# 1128 powermax



## 10953 (Sep 4, 2017)

anyone using a 1128 power max? i just got a 928 and am looking at the pivoting scraper ,wondering how it works or a waste of time,
checked the part numbers, the frames and augers and bushings are the very same so it's a direct bolt in if worthwhile. scraper, 2 each of the bolts,guides, softener stops and springs, 100 bucks in parts 
hope some one has one for advise


----------



## Hanky (Nov 14, 2014)

Yes i have a Toro 1128 for the first year it worked great but in the second year we got a lot of wet snow and ice built up under the scraper and pushed it up and was hitting my augers. I keep my blower in a unheated garage so I got mad and replaced it with a fixed one. My old blower after 18 years had no problems with a fixed bar so I went back to old school.
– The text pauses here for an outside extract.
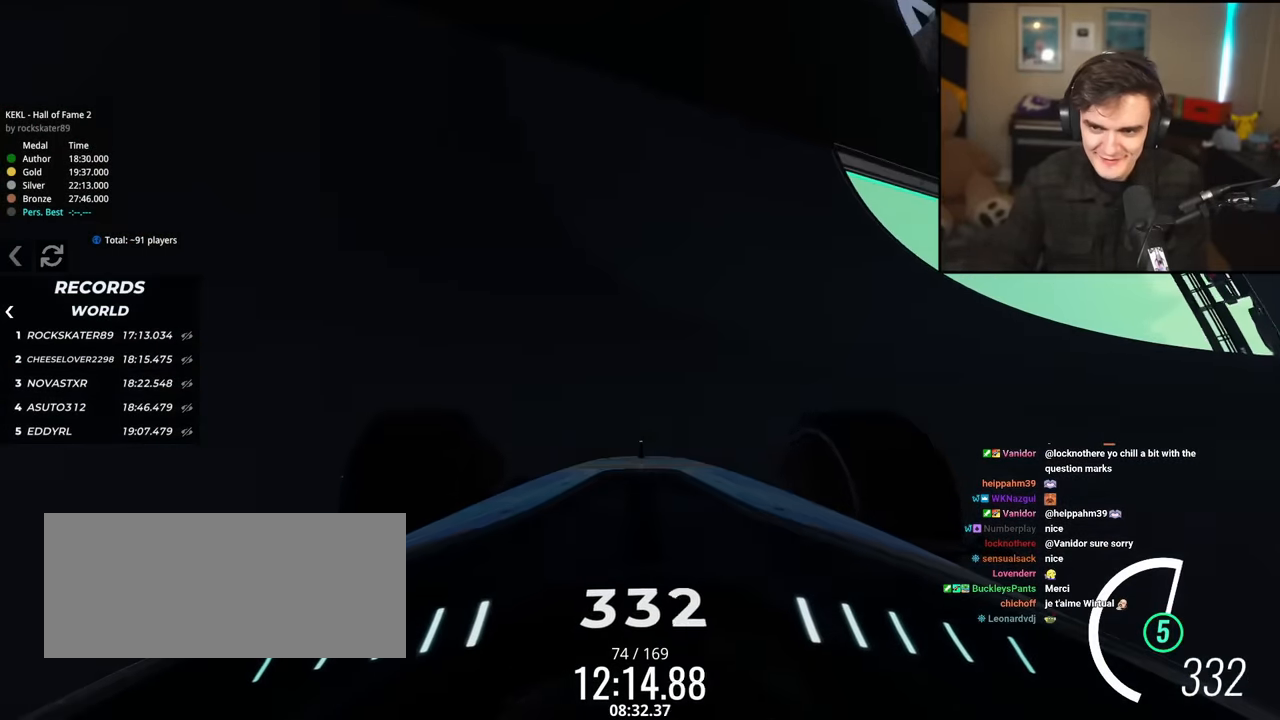
{"keys": ["left", "up"], "events": [[133, "left", "down"], [234, "left", "up"], [284, "right", "down"], [367, "right", "up"], [417, "left", "down"]]}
http://www.snowblowerforum.com/forum/toro-snowblowers/80034-1128-pivoting-scraper-pain.html


----------



## 10953 (Sep 4, 2017)

THANK YOU very much,you just saved me a hundred bucks


----------



## UNDERTAKER (Dec 30, 2013)

*The old School TORO'S pivoting scraper blade works slicker than turkey manure.*


----------



## 10953 (Sep 4, 2017)

thanks 93 

looks like a 50/50 coin flip. 

only hard part will be splitting the front to remove the auger since the bearings bolt from the outside to the inside of the frame. shop manual shows that the pivoting scrapper slips over them, they and the frame are the same part number, on the 928,1028 and 1128 

then the 2 bolts, spacer guides, stop rubbers and springs all go into factory supplied holes. 
then while i'm in there i simply and could more easily drill all 3 auger bearings for grease fittings, esp. the front auger foot ball like bearing 
like hank i get wet or dry snow, if it to wet a few carriage bolt's would lock it down like a solid bar.


----------



## Hanky (Nov 14, 2014)

Hi 87 Powershift, could you let us know when the snow comes as to how the older ones compare to the new ones. Have always wondered if the factory has made big improvements or not. I have never ran a old Power shift..

Thanks Hanky


----------



## Jackmels (Feb 18, 2013)

Don't know what model, but, My Dad had a late 70s Toro. Had an 8hp Briggs. I remember there was a Lever Under the Console You Pulled Up to Engage Things. It Threw it High and Far!


----------



## 10953 (Sep 4, 2017)

i'm hoping this new 928 comes close to the 824 powershift in working capability. ???? will tell

right now build wise i'm already disappointed, found 9 loose self threading bolts in the frame, and i do mean loose,falling out, right out of the shipping box. bolts to long made to work with steel spacers on the auger's and wheels. short bolts going 1/2 way into parts, molded 7/16th head bolt and 1/4 inch carriage bolt holders in the discharge shoot that where already rounded out when factory tightened the lock nuts , heaven help someone if the tiny narrow drive or normal auger belt failed during a snow storm 

then from my personal past as a gold master tech, service manager, factory district service manager. i'm a very anal person about quality control ,something i see lacking from toro on this machine.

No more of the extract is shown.